[EXERCISE GOAL]
Every line in the data below has to be repeated exactly; no picture belongs in the result.

-- RECORDS SHOWN follows --

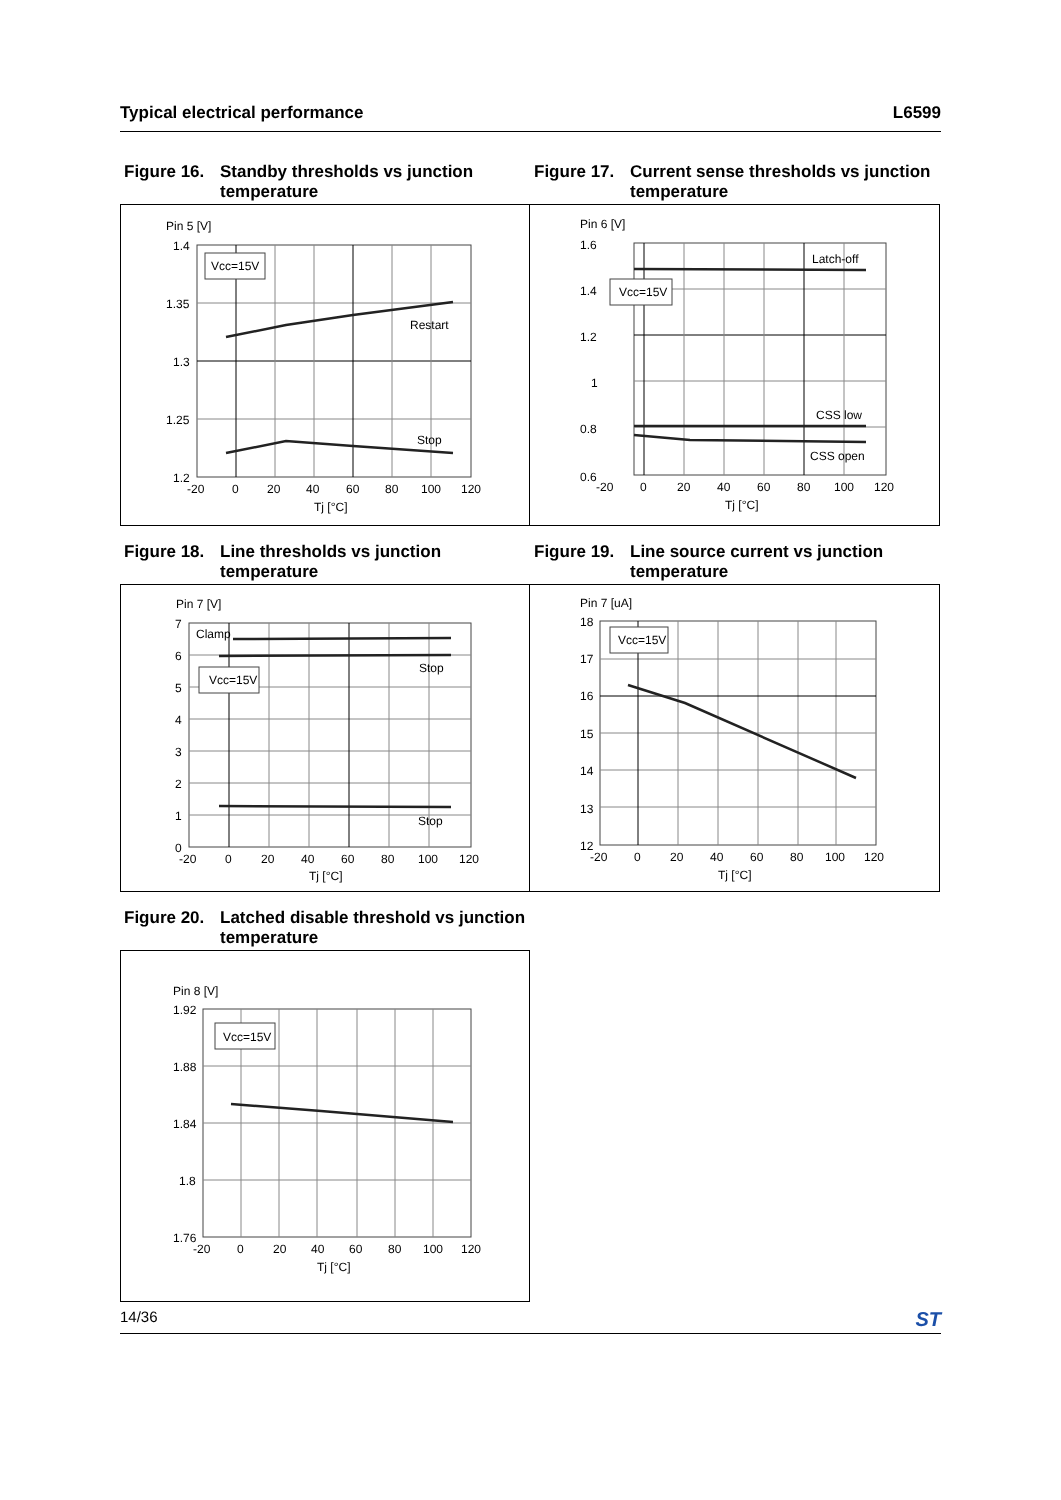Typical electrical performance L6599
Figure 16. Standby thresholds vs junction temperature
Pin 5 [V]
Vcc=15V
Restart
Stop
1.4
1.35
1.3
1.25
1.2
-20
0
20
40
60
80
100
120
Tj [°C]
Figure 17. Current sense thresholds vs junction temperature
Pin 6 [V]
Vcc=15V
Latch-off
CSS low
CSS open
1.6
1.4
1.2
1
0.8
0.6
-20
0
20
40
60
80
100
120
Tj [°C]
Figure 18. Line thresholds vs junction temperature
Pin 7 [V]
Vcc=15V
Clamp
Stop
Stop
7
6
5
4
3
2
1
0
-20
0
20
40
60
80
100
120
Tj [°C]
Figure 19. Line source current vs junction temperature
Pin 7 [uA]
Vcc=15V
18
17
16
15
14
13
12
-20
0
20
40
60
80
100
120
Tj [°C]
Figure 20. Latched disable threshold vs junction temperature
Pin 8 [V]
Vcc=15V
1.92
1.88
1.84
1.8
1.76
-20
0
20
40
60
80
100
120
Tj [°C]
14/36 ST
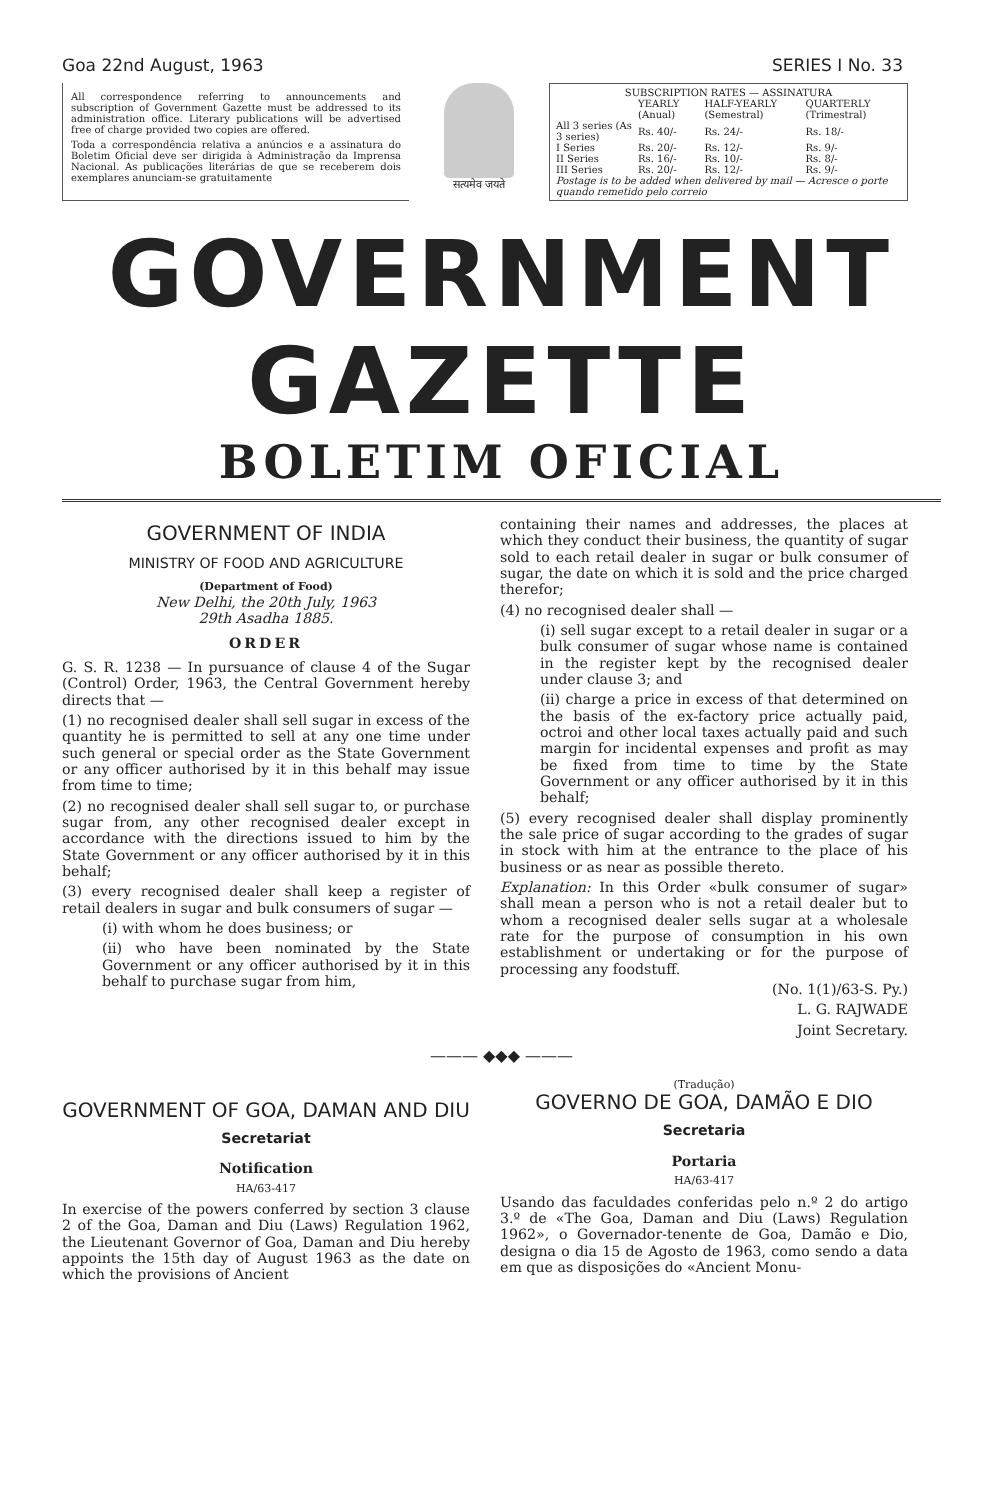Goa 22nd August, 1963 SERIES I No. 33
All correspondence referring to announcements and subscription of Government Gazette must be addressed to its administration office. Literary publications will be advertised free of charge provided two copies are offered.
Toda a correspondência relativa a anúncios e a assinatura do Boletim Oficial deve ser dirigida à Administração da Imprensa Nacional. As publicações literárias de que se receberem dois exemplares anunciam-se gratuitamente
सत्यमेव जयते
| SUBSCRIPTION RATES — ASSINATURA | | | |
| --- | --- | --- | --- |
| | YEARLY (Anual) | HALF-YEARLY (Semestral) | QUARTERLY (Trimestral) |
| All 3 series (As 3 series) | Rs. 40/- | Rs. 24/- | Rs. 18/- |
| I Series | Rs. 20/- | Rs. 12/- | Rs. 9/- |
| II Series | Rs. 16/- | Rs. 10/- | Rs. 8/- |
| III Series | Rs. 20/- | Rs. 12/- | Rs. 9/- |
| Postage is to be added when delivered by mail — Acresce o porte quando remetido pelo correio | | | |
GOVERNMENT GAZETTE
BOLETIM OFICIAL
GOVERNMENT OF INDIA
MINISTRY OF FOOD AND AGRICULTURE
(Department of Food)
New Delhi, the 20th July, 1963
29th Asadha 1885.
ORDER
G. S. R. 1238 — In pursuance of clause 4 of the Sugar (Control) Order, 1963, the Central Government hereby directs that —
(1) no recognised dealer shall sell sugar in excess of the quantity he is permitted to sell at any one time under such general or special order as the State Government or any officer authorised by it in this behalf may issue from time to time;
(2) no recognised dealer shall sell sugar to, or purchase sugar from, any other recognised dealer except in accordance with the directions issued to him by the State Government or any officer authorised by it in this behalf;
(3) every recognised dealer shall keep a register of retail dealers in sugar and bulk consumers of sugar —
(i) with whom he does business; or
(ii) who have been nominated by the State Government or any officer authorised by it in this behalf to purchase sugar from him,
containing their names and addresses, the places at which they conduct their business, the quantity of sugar sold to each retail dealer in sugar or bulk consumer of sugar, the date on which it is sold and the price charged therefor;
(4) no recognised dealer shall —
(i) sell sugar except to a retail dealer in sugar or a bulk consumer of sugar whose name is contained in the register kept by the recognised dealer under clause 3; and
(ii) charge a price in excess of that determined on the basis of the ex-factory price actually paid, octroi and other local taxes actually paid and such margin for incidental expenses and profit as may be fixed from time to time by the State Government or any officer authorised by it in this behalf;
(5) every recognised dealer shall display prominently the sale price of sugar according to the grades of sugar in stock with him at the entrance to the place of his business or as near as possible thereto.
Explanation: In this Order «bulk consumer of sugar» shall mean a person who is not a retail dealer but to whom a recognised dealer sells sugar at a wholesale rate for the purpose of consumption in his own establishment or undertaking or for the purpose of processing any foodstuff.
(No. 1(1)/63-S. Py.)
L. G. RAJWADE
Joint Secretary.
——— ◆◆◆ ———
GOVERNMENT OF GOA, DAMAN AND DIU
Secretariat
Notification
HA/63-417
In exercise of the powers conferred by section 3 clause 2 of the Goa, Daman and Diu (Laws) Regulation 1962, the Lieutenant Governor of Goa, Daman and Diu hereby appoints the 15th day of August 1963 as the date on which the provisions of Ancient
(Tradução)
GOVERNO DE GOA, DAMÃO E DIO
Secretaria
Portaria
HA/63-417
Usando das faculdades conferidas pelo n.º 2 do artigo 3.º de «The Goa, Daman and Diu (Laws) Regulation 1962», o Governador-tenente de Goa, Damão e Dio, designa o dia 15 de Agosto de 1963, como sendo a data em que as disposições do «Ancient Monu-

-- RECORDS SHOWN concluded --

[PROBLEM SOLUTION]
Typical electrical performance L6599
Figure 16. Standby thresholds vs junction temperature
Pin 5 [V]
Vcc=15V
Restart
Stop
1.4
1.35
1.3
1.25
1.2
-20
0
20
40
60
80
100
120
Tj [°C]
Figure 17. Current sense thresholds vs junction temperature
Pin 6 [V]
Vcc=15V
Latch-off
CSS low
CSS open
1.6
1.4
1.2
1
0.8
0.6
-20
0
20
40
60
80
100
120
Tj [°C]
Figure 18. Line thresholds vs junction temperature
Pin 7 [V]
Vcc=15V
Clamp
Stop
Stop
7
6
5
4
3
2
1
0
-20
0
20
40
60
80
100
120
Tj [°C]
Figure 19. Line source current vs junction temperature
Pin 7 [uA]
Vcc=15V
18
17
16
15
14
13
12
-20
0
20
40
60
80
100
120
Tj [°C]
Figure 20. Latched disable threshold vs junction temperature
Pin 8 [V]
Vcc=15V
1.92
1.88
1.84
1.8
1.76
-20
0
20
40
60
80
100
120
Tj [°C]
14/36 ST
Goa 22nd August, 1963 SERIES I No. 33
All correspondence referring to announcements and subscription of Government Gazette must be addressed to its administration office. Literary publications will be advertised free of charge provided two copies are offered.
Toda a correspondência relativa a anúncios e a assinatura do Boletim Oficial deve ser dirigida à Administração da Imprensa Nacional. As publicações literárias de que se receberem dois exemplares anunciam-se gratuitamente
सत्यमेव जयते
| SUBSCRIPTION RATES — ASSINATURA | | | |
| --- | --- | --- | --- |
| | YEARLY (Anual) | HALF-YEARLY (Semestral) | QUARTERLY (Trimestral) |
| All 3 series (As 3 series) | Rs. 40/- | Rs. 24/- | Rs. 18/- |
| I Series | Rs. 20/- | Rs. 12/- | Rs. 9/- |
| II Series | Rs. 16/- | Rs. 10/- | Rs. 8/- |
| III Series | Rs. 20/- | Rs. 12/- | Rs. 9/- |
| Postage is to be added when delivered by mail — Acresce o porte quando remetido pelo correio | | | |
GOVERNMENT GAZETTE
BOLETIM OFICIAL
GOVERNMENT OF INDIA
MINISTRY OF FOOD AND AGRICULTURE
(Department of Food)
New Delhi, the 20th July, 1963
29th Asadha 1885.
ORDER
G. S. R. 1238 — In pursuance of clause 4 of the Sugar (Control) Order, 1963, the Central Government hereby directs that —
(1) no recognised dealer shall sell sugar in excess of the quantity he is permitted to sell at any one time under such general or special order as the State Government or any officer authorised by it in this behalf may issue from time to time;
(2) no recognised dealer shall sell sugar to, or purchase sugar from, any other recognised dealer except in accordance with the directions issued to him by the State Government or any officer authorised by it in this behalf;
(3) every recognised dealer shall keep a register of retail dealers in sugar and bulk consumers of sugar —
(i) with whom he does business; or
(ii) who have been nominated by the State Government or any officer authorised by it in this behalf to purchase sugar from him,
containing their names and addresses, the places at which they conduct their business, the quantity of sugar sold to each retail dealer in sugar or bulk consumer of sugar, the date on which it is sold and the price charged therefor;
(4) no recognised dealer shall —
(i) sell sugar except to a retail dealer in sugar or a bulk consumer of sugar whose name is contained in the register kept by the recognised dealer under clause 3; and
(ii) charge a price in excess of that determined on the basis of the ex-factory price actually paid, octroi and other local taxes actually paid and such margin for incidental expenses and profit as may be fixed from time to time by the State Government or any officer authorised by it in this behalf;
(5) every recognised dealer shall display prominently the sale price of sugar according to the grades of sugar in stock with him at the entrance to the place of his business or as near as possible thereto.
Explanation: In this Order «bulk consumer of sugar» shall mean a person who is not a retail dealer but to whom a recognised dealer sells sugar at a wholesale rate for the purpose of consumption in his own establishment or undertaking or for the purpose of processing any foodstuff.
(No. 1(1)/63-S. Py.)
L. G. RAJWADE
Joint Secretary.
——— ◆◆◆ ———
GOVERNMENT OF GOA, DAMAN AND DIU
Secretariat
Notification
HA/63-417
In exercise of the powers conferred by section 3 clause 2 of the Goa, Daman and Diu (Laws) Regulation 1962, the Lieutenant Governor of Goa, Daman and Diu hereby appoints the 15th day of August 1963 as the date on which the provisions of Ancient
(Tradução)
GOVERNO DE GOA, DAMÃO E DIO
Secretaria
Portaria
HA/63-417
Usando das faculdades conferidas pelo n.º 2 do artigo 3.º de «The Goa, Daman and Diu (Laws) Regulation 1962», o Governador-tenente de Goa, Damão e Dio, designa o dia 15 de Agosto de 1963, como sendo a data em que as disposições do «Ancient Monu-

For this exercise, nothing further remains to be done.